А.АГАМИРОВ: Насколько я понимаю, основные беды канала "Культура" заключаются в том, что действительно не хватает средств, но это общее положение, с которым чрезвычайно трудно справиться. С моей точки зрения, я думаю, ты с этим согласишься, очень неправильно, что у Ленинграда, у Петербурга нет своего всероссийского канала. Потому что для культуры было куда важнее, что бы город имел всероссийский канал. У меня создается такое впечатление.

М. РОСТРОПОВИЧ: Безусловно, я 100 процентов согласен с этим.

А.АГАМИРОВ: И теперь я перехожу к нашим локальным бедам. Бедствует страшно Симфонический оркестр, у него нет денег и как в свое время правильно сказал Геннадий Рождественский, когда я его спросил, почему он почти не выступает с Российским оркестром. Он сказал, "я не могу у них требовать за ту сумму, которую им платят ежемесячно то, что я от них хочу, у меня очень большие требования". Но это тоже мы знаем, это общее положение. Однако, это приводит к вещам, которые меня очень волнуют и я хочу, чтобы ты высказал мнение по этому поводу. Произошел бунт, иначе я не назову это, в оркестре московской филармонии. Они свергли очень почтенного, очень вежливого и очень музыкального человека по имени Марк Фридрихович Эр.......... Они призвали его на художественный совет, обвинили его в том, что он не устраивает им заграничные поездки. Все это как сказал мне Марк лично сделано в парткомовском тоне, и он отказался с ними в дальнейшем работать. Ну, отказался, отказался, что делать, он свободный гражданин свободной страны. Он вправе выбирать, где он будет работать, где он будет работать, где он не будет работать и так далее. Но сейчас руководство московской филармонии по требованию оркестра ведет переговоры с Юрием Симоновым. Симонов дал согласие заниматься с оркестром приблизительно 70 дней в году, включая гастроли и так далее. Оркестр находится в разваленном состоянии, некогда замечательный оркестр. Я просто набравшись наглости, но все-таки у меня достаточный музыкальный авторитет сейчас Москве, я протестовал против приглашения Юрия Ивановича Симонова, считая, что это ничему не поможет, что 70 дней это не разговор ля работы с оркестром, сам знаешь как это делается, и я просто хотел бы знать твое мнение, потому что я сейчас выражаю свое мнение, с которым ты совершено вправе не согласиться. Что, зная деятельность Юрия Ивановича в Большом театре и в малом симфоническом госоркестре, я знаю, он не только не поднимет оркестр, он погубит оркестр, которым мы некогда гордились. Я не прошу тебя высказывать мнение по поводу Юрия Ивановича персонально, но почему нельзя с это ситуацией разобраться? В России масса молодых вполне хороших дирижеров. С дирижерами сейчас во всем мире плохо, ты это знаешь лучше, чем я. Плохо, вот наступило какое-то дирижерское бесптичье, и в Росси в том числе. Тем не менее, если подумать, можно было не приглашать человека из Бельгии, который обещает за 70 дней провернуть гастроли и репетиционные работы. Что ты думаешь по этому поводу?

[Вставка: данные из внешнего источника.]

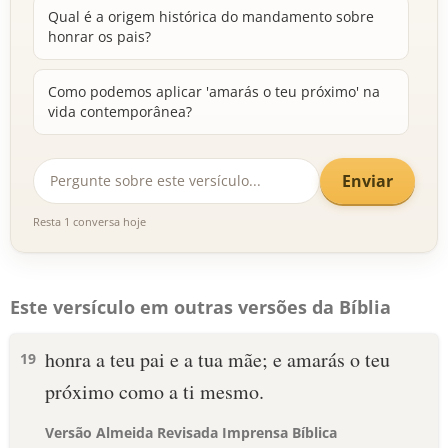
Qual é a origem histórica do mandamento sobre
honrar os pais?
Como podemos aplicar 'amarás o teu próximo' na
vida contemporânea?
Enviar
Resta 1 conversa hoje
Este versículo em outras versões da Bíblia
honra a teu pai e a tua mãe; e amarás o teu
19
próximo como a ti mesmo.
Versão Almeida Revisada Imprensa Bíblica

М. РОСТРОПОВИЧ: Я думаю, что это ошибка, так я скажу. Думаю, это ошибка - приглашение дирижера на 70 дней. Я не даю ему характеристики, но я считаю, что вообще, даже при моей загруженности, когда я был 17 лет главным дирижером национального оркестра в Вашингтоне и Соединенных Штатах, при моей загруженности, я давал им 3 месяца, 3 месяца сидел там, несмотря на мою загруженность еще как виолончелиста, работал с оркестром очень аккуратно, и помимо этих трех месяцев мы имели еще с ними гастроли.

А.АГАМИРОВ: Это помимо этих трех месяцев?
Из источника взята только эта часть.